Auch nach der Einnahme Münchens gingen die Kampfhandlungen weiter, bei der die Regierungstruppen und die rechtsgerichteten Freikorpsmitglieder ihrerseits eine Welle des "Weißen Terrors" in der Stadt verbreiteten. Erst am 8. Mai 1919 endeten die letzten Kämpfe in München. Es folgte eine Verhaftungswelle vermeintlicher und tatsächlicher Kommunisten. Auch Hinrichtungen wurden vollstreckt, wie zum Beispiel in den Fällen von Landauer und Leviné. Rechte Verbrechen wurden hingegen kaum geahndet.

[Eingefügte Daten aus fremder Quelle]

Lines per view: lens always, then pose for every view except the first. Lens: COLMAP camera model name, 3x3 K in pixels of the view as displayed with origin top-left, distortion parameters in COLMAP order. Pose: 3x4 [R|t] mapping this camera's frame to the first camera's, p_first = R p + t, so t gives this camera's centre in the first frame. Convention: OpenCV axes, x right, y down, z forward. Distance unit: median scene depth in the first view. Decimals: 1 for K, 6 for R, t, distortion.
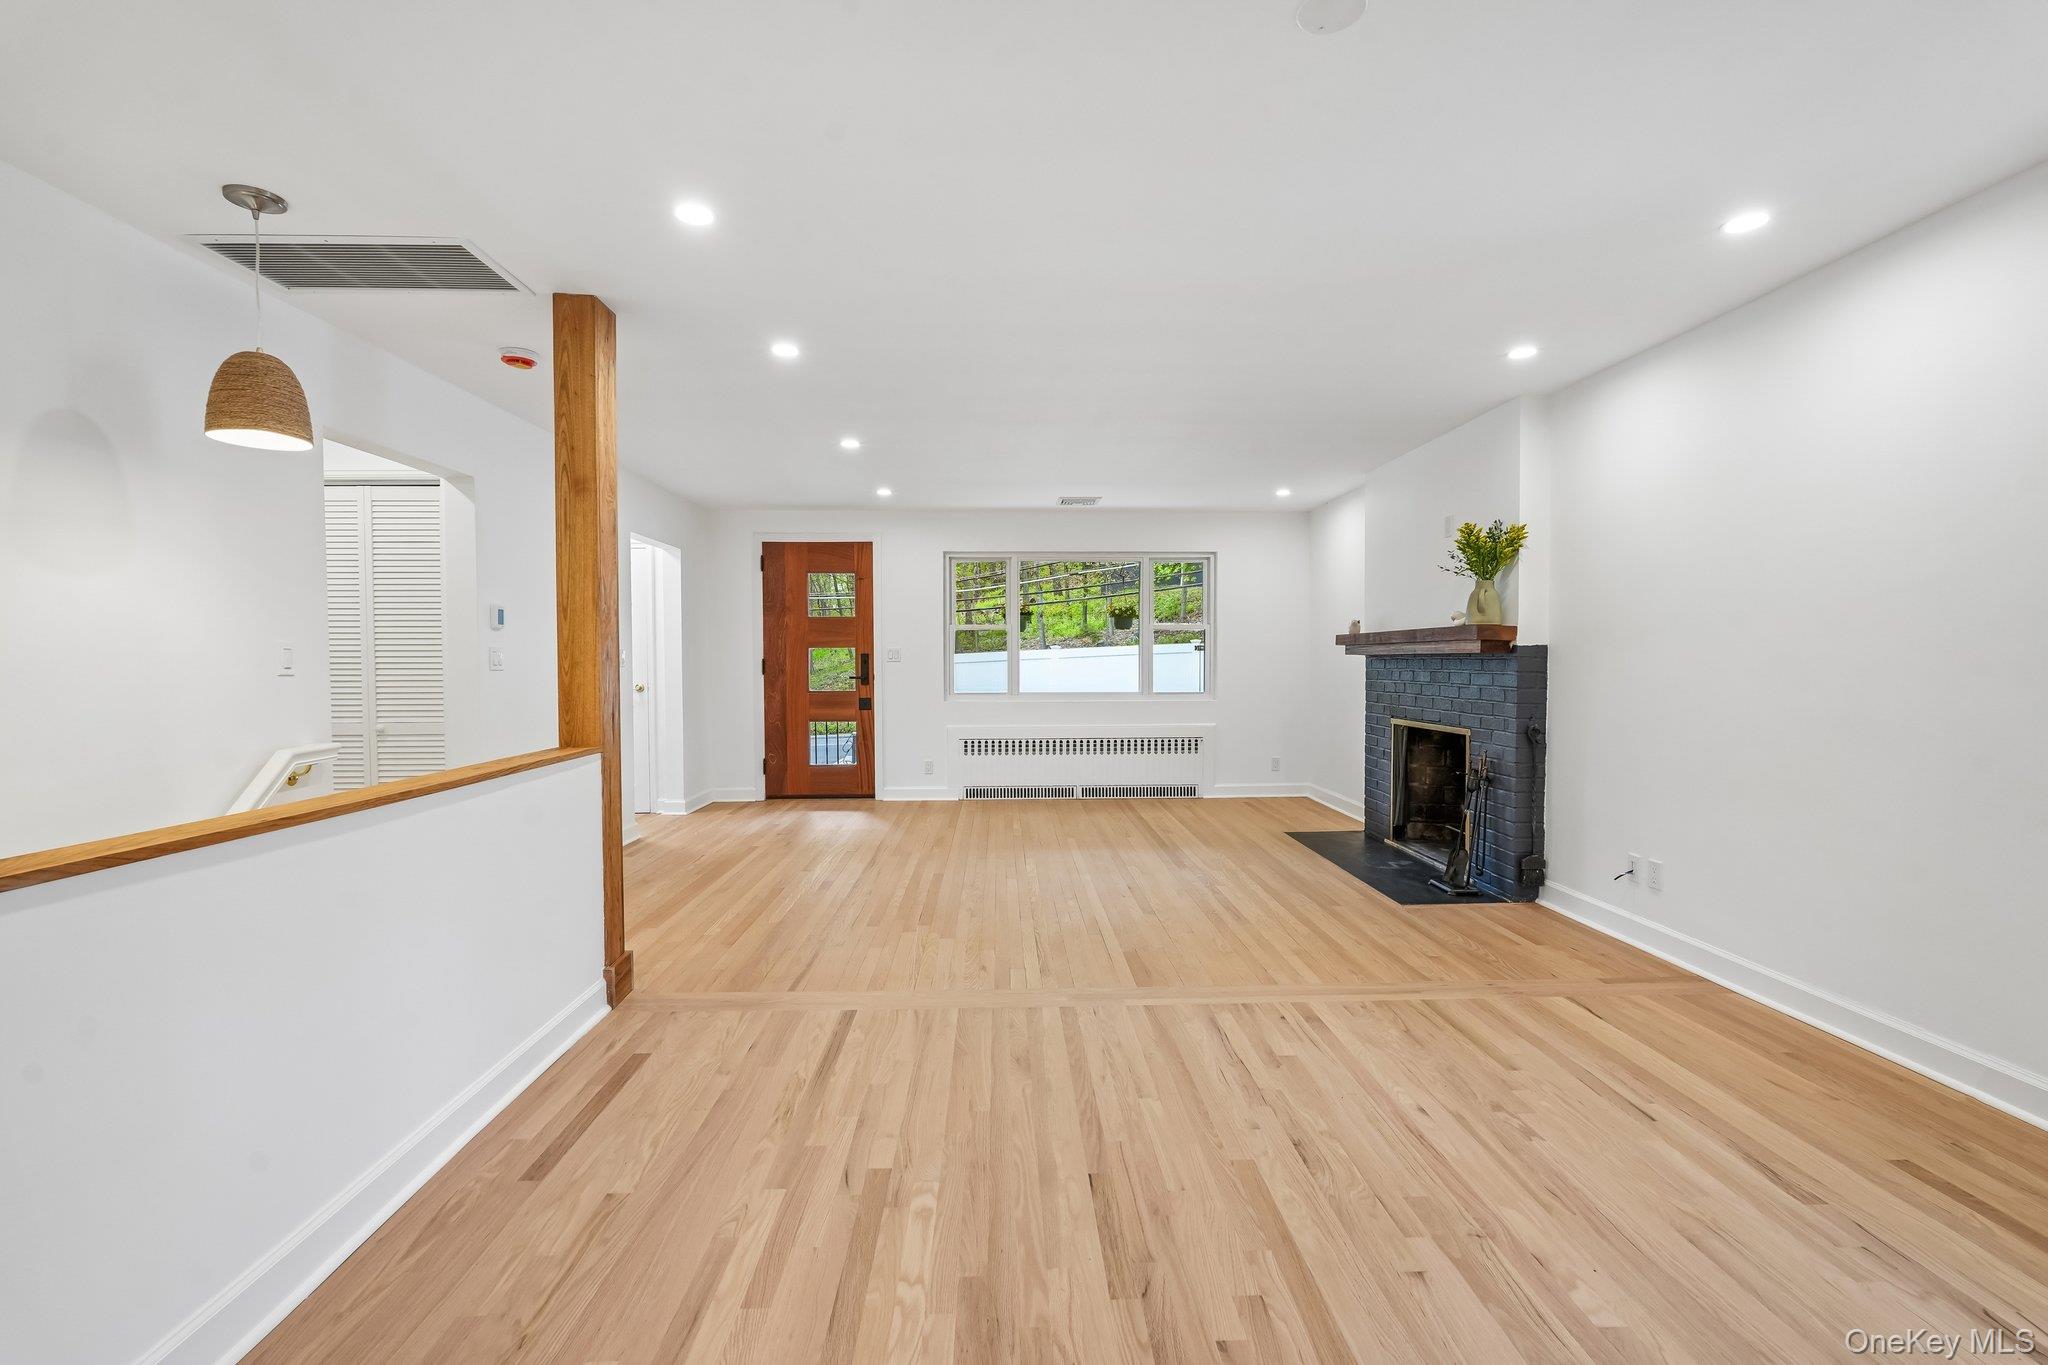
lens RADIAL K [[900.7, 0, 1010.3], [0, 900.7, 689.9], [0, 0, 1]] dist [-0.014667, 0.009204]
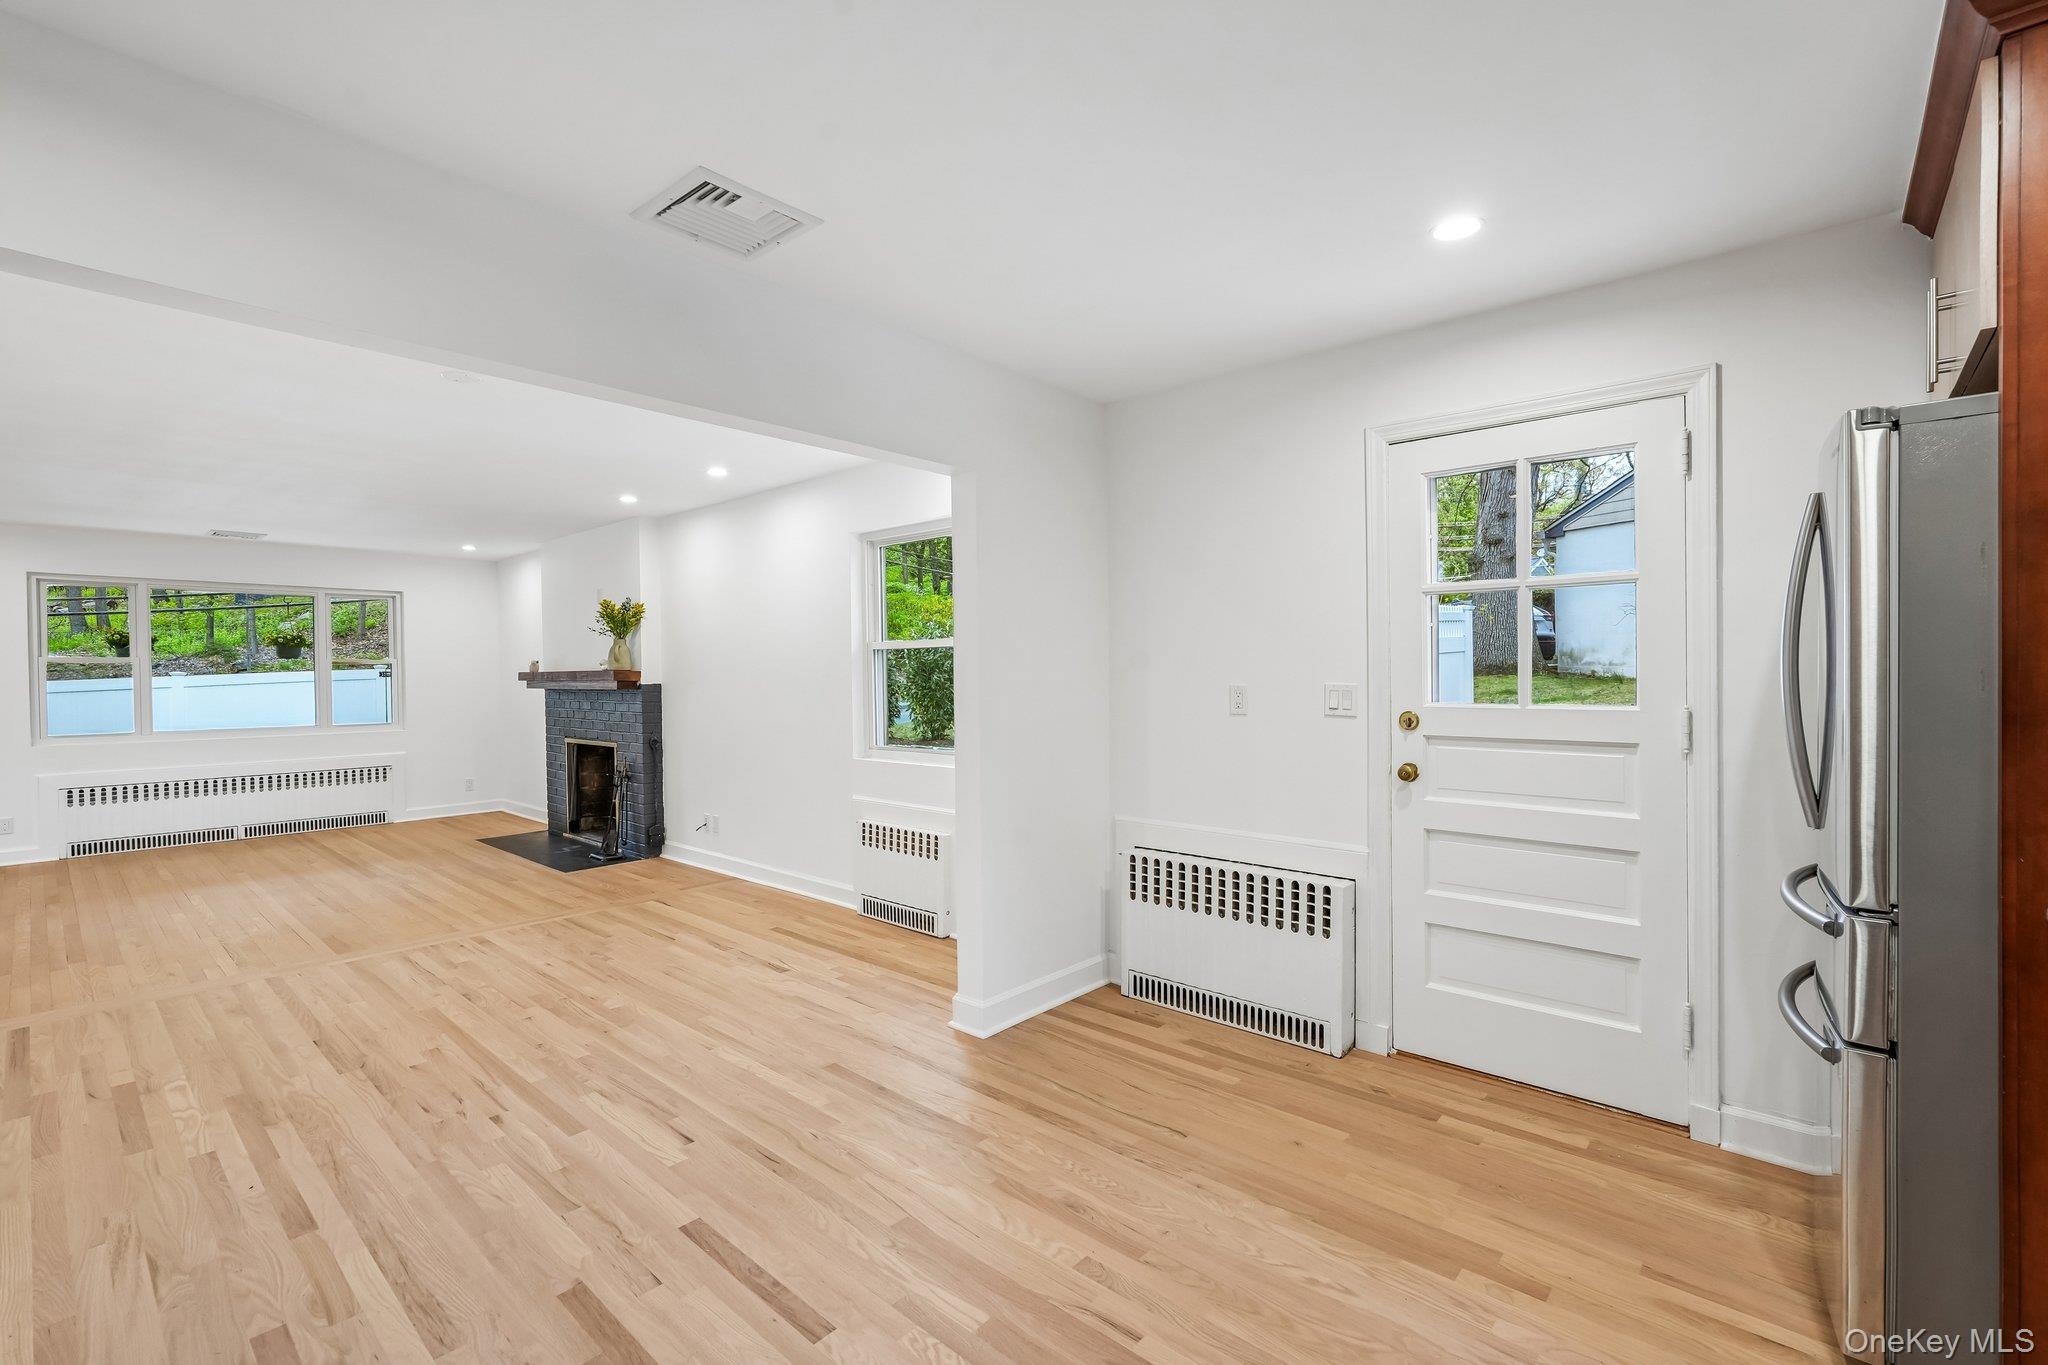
lens RADIAL K [[900.7, 0, 1010.3], [0, 900.7, 689.9], [0, 0, 1]] dist [-0.014667, 0.009204]
pose [[0.684846, -0.015809, 0.728516, -0.095758], [0.031242, 0.999482, -0.007681, -0.009574], [-0.728017, 0.028020, 0.684986, -0.447020]]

Kommunistenhass und Antisemitismus

Der Schock über den "Geiselmord" der Kommunisten am Luitpold-Gymnasium, machte die Gewaltexzesse der Regierungs- und der Freikorpseinheiten für weite Teile der Münchner Bevölkerung akzeptabel. Die Deutungshoheit über die Revolution hatten nun die Sieger: die politische Rechte und das konservative Bürgertum. Der einst als unvermeidlich hingenommene Sturz der Monarchie im November 1918 galt nun als illegitim. Die Dolchstoßlegende, nach der die Linke für die deutsche Niederlage im Weltkrieg verantwortlich sei, gewann an Boden.

Neues Leitmotiv wurde die Verachtung der demokratisch-liberalen Gesellschaft, welche unter den Generalverdacht gestellt wurde, dem Bolschewismus Tür und Tor zu öffnen. Dass im Frühjahr 1919 neben Eisner, Toller, Mühsam und Leviné auch andere Protagonisten mit jüdischer Herkunft aktiv waren, gab dem ohnehin starken Antisemitismus weiteren Auftrieb und führte zur Verbreitung der Propagandafigur des "jüdischen Bolschewismus".

"Ordnungszelle Bayern"

In Bayern fand in der Folgezeit ein Rechtsrutsch statt. 1920 wurde der nationalkonservative Gustav von Kahr Ministerpräsident. Er kündigte für die "Ordnungszelle Bayern" ein "strenges Einschreiten gegen Überfremdung durch Stammesfeinde" an. Sozialdemokraten waren in der Regierung nicht mehr vertreten. München – bis 1914 eine liberale Künstlerstadt – wurde zum Zentrum republikfeindlicher Kräfte. Die Verhältnisse im nachrevolutionären München kamen auch Adolf Hitler und seiner 1920 gegründeten NSDAP stark entgegen. 1935 ernannte Hitler München sogar zur "Hauptstadt der Bewegung".